What you will do: Please print, exactly, only the lines in the entries below from the line that has "index tip: (318, 283)" through the line that has "middle mcp: (136, 146)". Pictures don't go in.

[Dataset records]

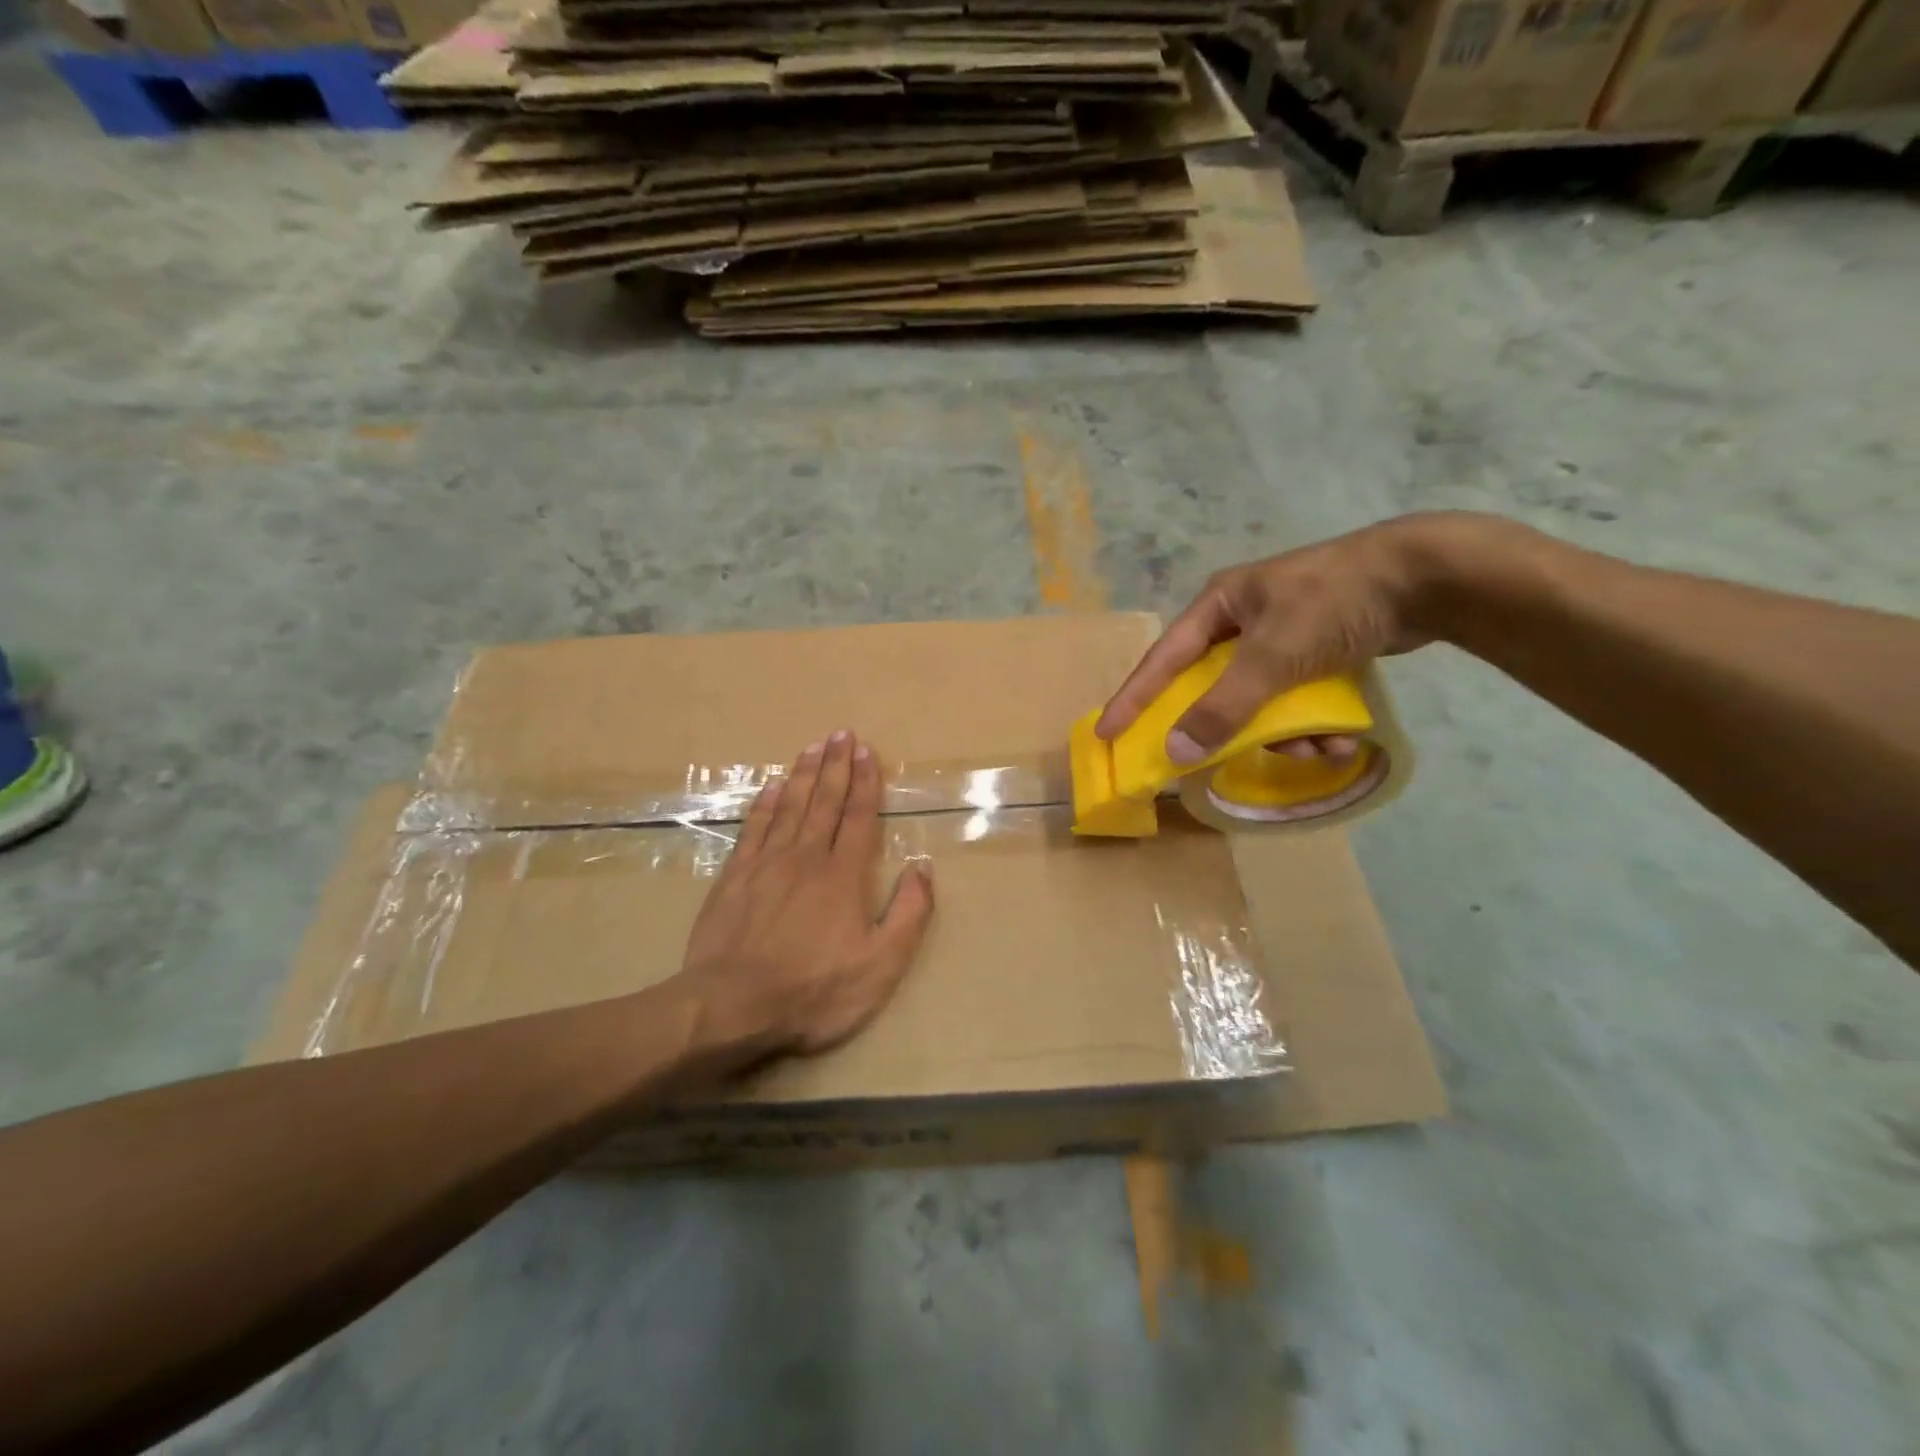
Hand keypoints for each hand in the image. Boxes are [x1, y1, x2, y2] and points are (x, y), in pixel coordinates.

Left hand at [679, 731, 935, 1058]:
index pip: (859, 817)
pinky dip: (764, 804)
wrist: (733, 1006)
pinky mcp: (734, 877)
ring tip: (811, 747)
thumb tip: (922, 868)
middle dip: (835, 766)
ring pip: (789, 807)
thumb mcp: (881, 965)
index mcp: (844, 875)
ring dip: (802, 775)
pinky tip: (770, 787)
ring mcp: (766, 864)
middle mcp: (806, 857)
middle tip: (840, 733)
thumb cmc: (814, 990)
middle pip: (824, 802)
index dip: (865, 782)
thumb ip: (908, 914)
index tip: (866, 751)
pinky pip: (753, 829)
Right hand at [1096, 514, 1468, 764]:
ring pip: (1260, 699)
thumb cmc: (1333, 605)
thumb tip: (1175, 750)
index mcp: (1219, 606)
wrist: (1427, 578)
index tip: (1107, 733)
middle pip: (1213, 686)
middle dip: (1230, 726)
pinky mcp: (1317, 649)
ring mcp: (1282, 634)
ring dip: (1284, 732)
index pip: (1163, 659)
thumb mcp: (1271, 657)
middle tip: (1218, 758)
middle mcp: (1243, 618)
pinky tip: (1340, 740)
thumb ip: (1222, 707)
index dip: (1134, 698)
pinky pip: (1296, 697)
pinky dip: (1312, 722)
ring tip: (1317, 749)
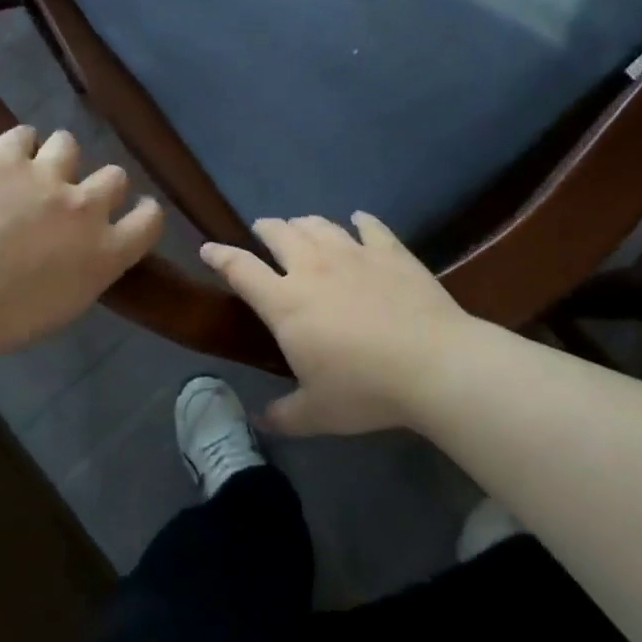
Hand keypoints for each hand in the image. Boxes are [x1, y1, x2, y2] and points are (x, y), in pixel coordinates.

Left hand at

==

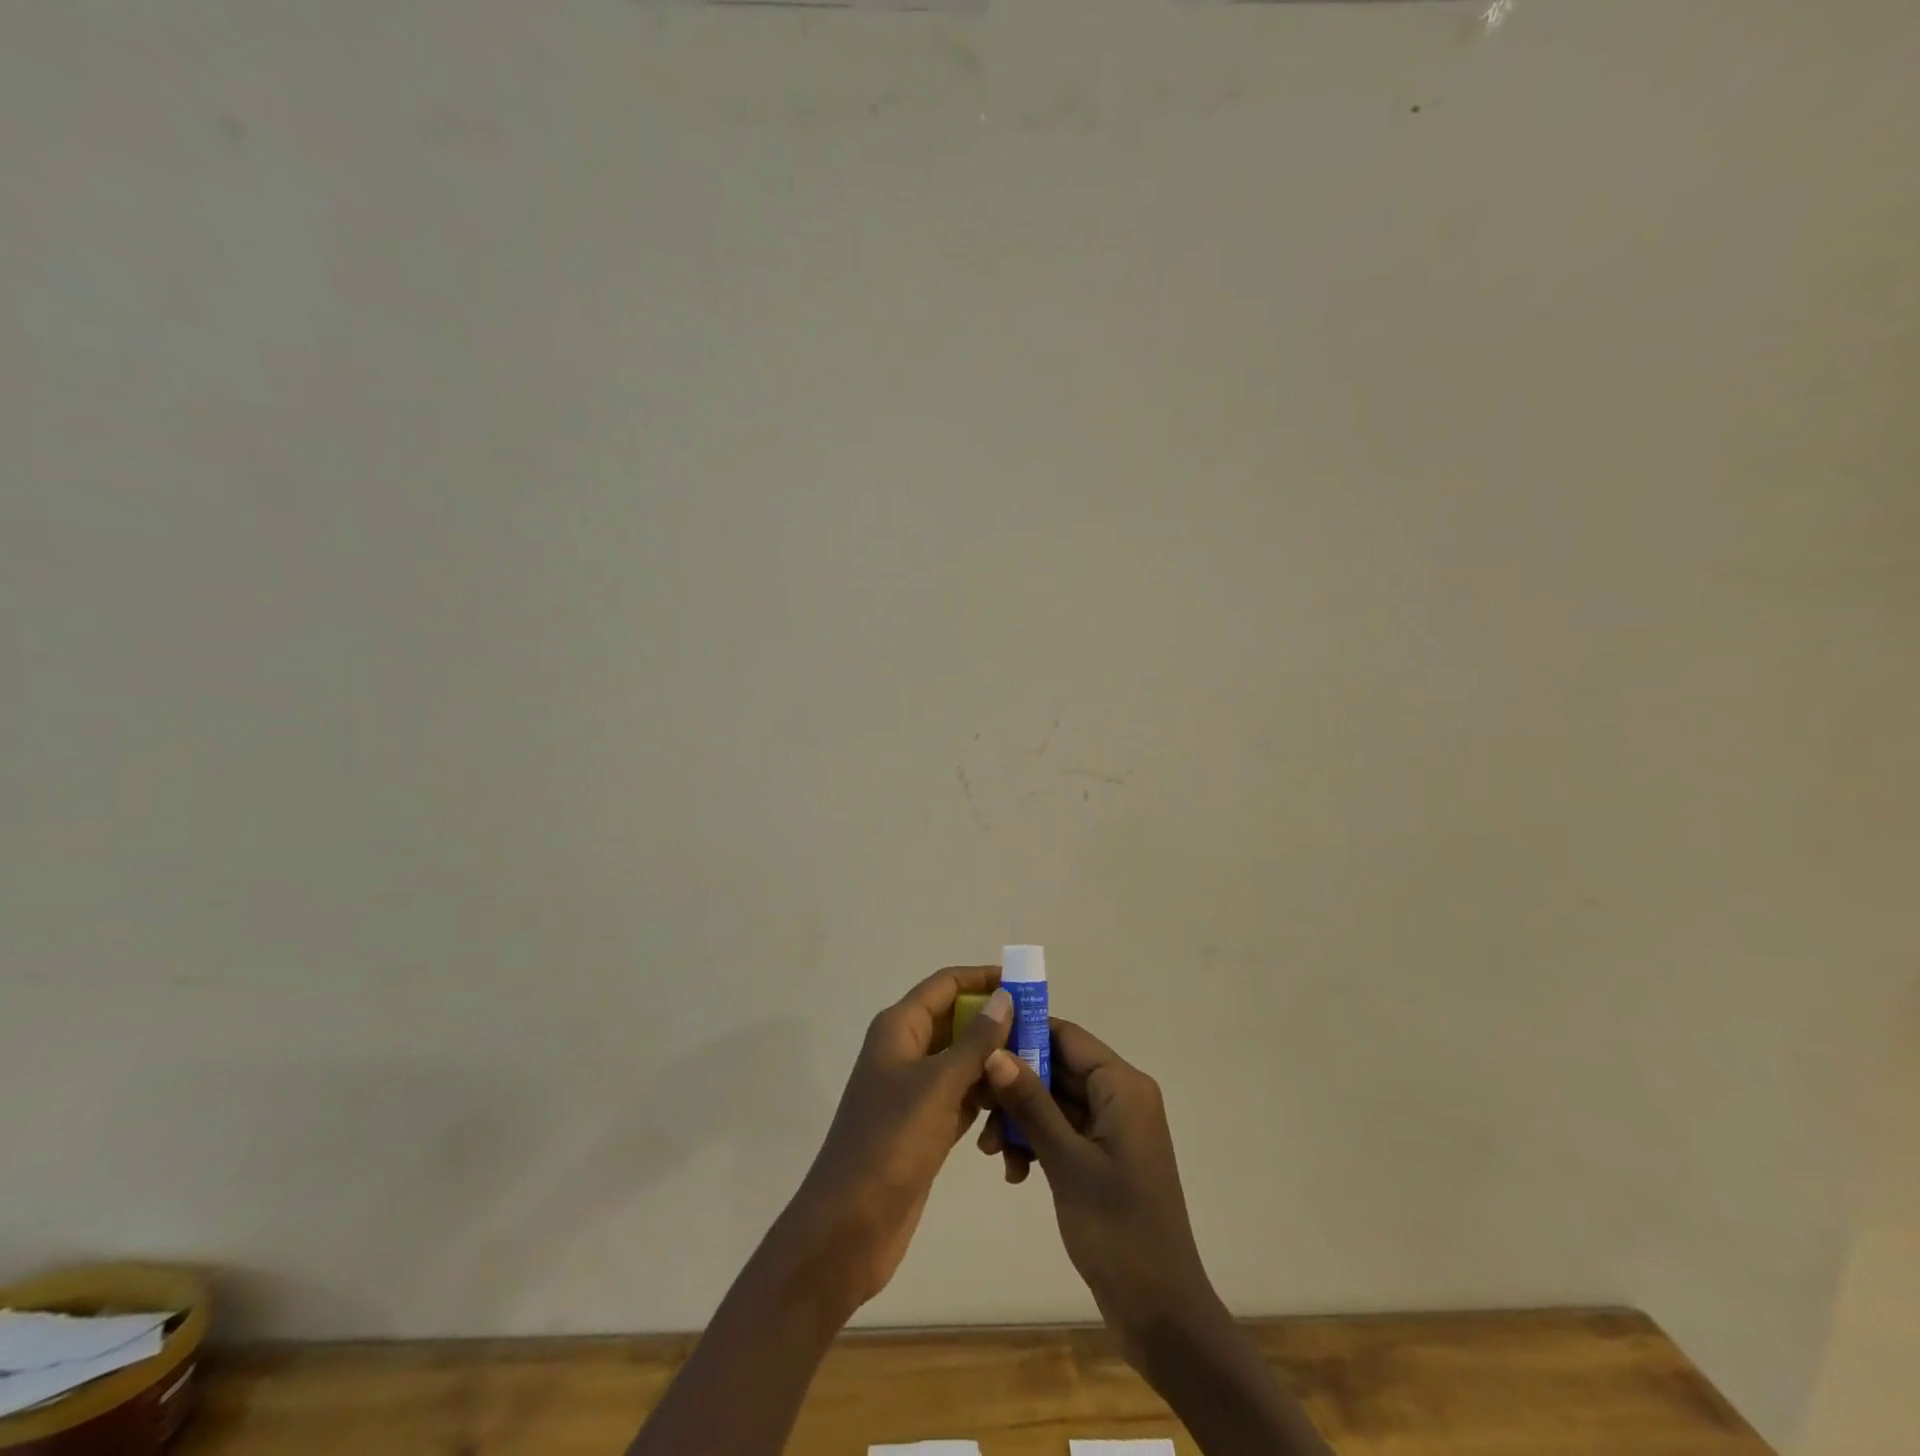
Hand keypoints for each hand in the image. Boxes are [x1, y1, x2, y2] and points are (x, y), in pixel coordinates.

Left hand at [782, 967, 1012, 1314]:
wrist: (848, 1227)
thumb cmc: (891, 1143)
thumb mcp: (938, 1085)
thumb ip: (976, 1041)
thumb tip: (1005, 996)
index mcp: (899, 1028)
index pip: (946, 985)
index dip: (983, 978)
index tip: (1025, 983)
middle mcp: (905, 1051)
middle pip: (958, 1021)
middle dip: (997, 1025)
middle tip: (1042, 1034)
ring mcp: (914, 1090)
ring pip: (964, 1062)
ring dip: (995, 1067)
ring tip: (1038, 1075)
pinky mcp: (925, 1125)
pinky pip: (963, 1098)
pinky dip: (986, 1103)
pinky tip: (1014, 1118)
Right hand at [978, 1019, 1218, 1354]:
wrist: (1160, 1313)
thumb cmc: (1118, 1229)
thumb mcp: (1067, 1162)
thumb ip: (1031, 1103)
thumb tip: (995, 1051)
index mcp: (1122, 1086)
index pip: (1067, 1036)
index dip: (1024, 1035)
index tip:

--

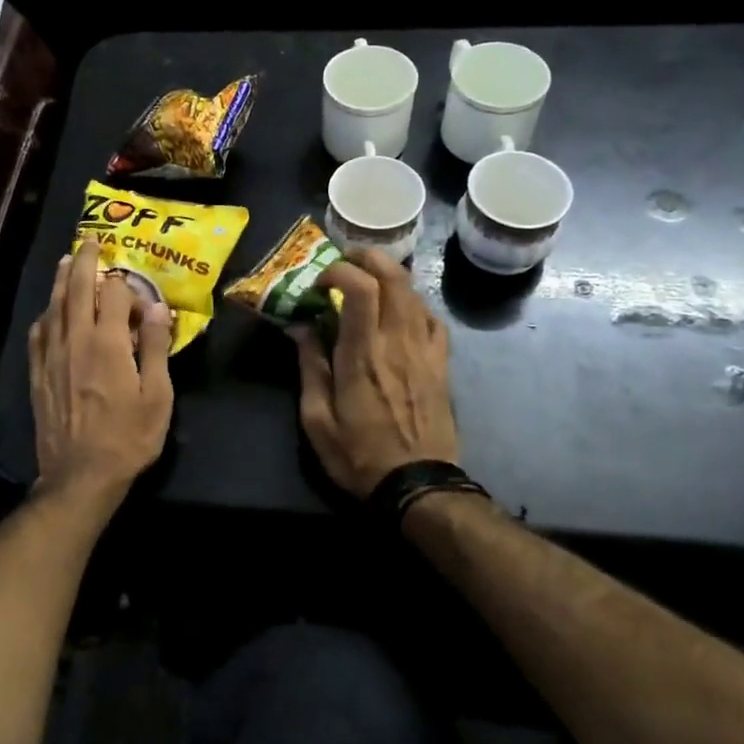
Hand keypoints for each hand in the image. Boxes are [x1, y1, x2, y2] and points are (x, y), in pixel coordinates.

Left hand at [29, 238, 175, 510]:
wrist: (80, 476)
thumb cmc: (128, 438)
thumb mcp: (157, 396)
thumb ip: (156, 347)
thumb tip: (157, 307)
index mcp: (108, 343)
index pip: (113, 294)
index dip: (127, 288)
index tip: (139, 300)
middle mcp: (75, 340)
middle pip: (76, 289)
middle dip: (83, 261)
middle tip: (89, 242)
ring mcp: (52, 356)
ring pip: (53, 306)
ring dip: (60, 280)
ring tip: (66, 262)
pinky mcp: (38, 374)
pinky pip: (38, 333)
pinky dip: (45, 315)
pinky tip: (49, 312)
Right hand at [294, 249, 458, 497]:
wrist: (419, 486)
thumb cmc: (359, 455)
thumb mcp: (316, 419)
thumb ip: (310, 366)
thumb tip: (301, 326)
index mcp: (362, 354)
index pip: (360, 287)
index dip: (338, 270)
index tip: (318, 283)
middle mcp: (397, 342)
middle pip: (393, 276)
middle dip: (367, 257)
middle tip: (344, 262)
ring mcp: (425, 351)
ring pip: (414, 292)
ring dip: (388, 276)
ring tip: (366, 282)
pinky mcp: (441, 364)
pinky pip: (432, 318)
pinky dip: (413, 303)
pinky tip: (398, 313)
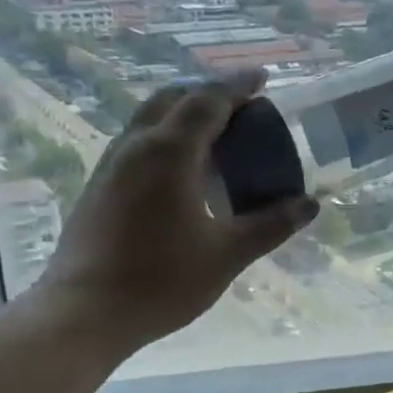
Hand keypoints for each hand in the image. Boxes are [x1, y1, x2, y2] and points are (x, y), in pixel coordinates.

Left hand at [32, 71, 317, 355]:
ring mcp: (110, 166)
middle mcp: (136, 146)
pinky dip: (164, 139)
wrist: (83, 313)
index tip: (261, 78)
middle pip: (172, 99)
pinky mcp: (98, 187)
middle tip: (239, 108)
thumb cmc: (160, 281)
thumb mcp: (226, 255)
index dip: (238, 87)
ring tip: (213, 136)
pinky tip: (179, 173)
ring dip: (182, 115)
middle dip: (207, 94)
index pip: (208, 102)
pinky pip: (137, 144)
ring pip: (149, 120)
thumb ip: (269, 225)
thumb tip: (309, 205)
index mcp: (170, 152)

Solution:
index tip: (318, 283)
middle mcp: (397, 342)
middle pip: (393, 276)
middle dip: (367, 257)
middle tip: (344, 262)
ring mcp: (425, 351)
ring pip: (414, 292)
ring dip: (388, 276)
ring tip: (366, 282)
pinky mcp: (441, 364)
pinky pip: (432, 318)
pinky dip: (413, 303)
pinky tip: (398, 313)
Hand keypoints for each hand in the image. Boxes are [x1, y1, x2, y2] and points are (x, y), in pixel coordinates.

Left hand at [32, 71, 317, 355]:
ring mcp: (110, 166)
middle mcp: (136, 146)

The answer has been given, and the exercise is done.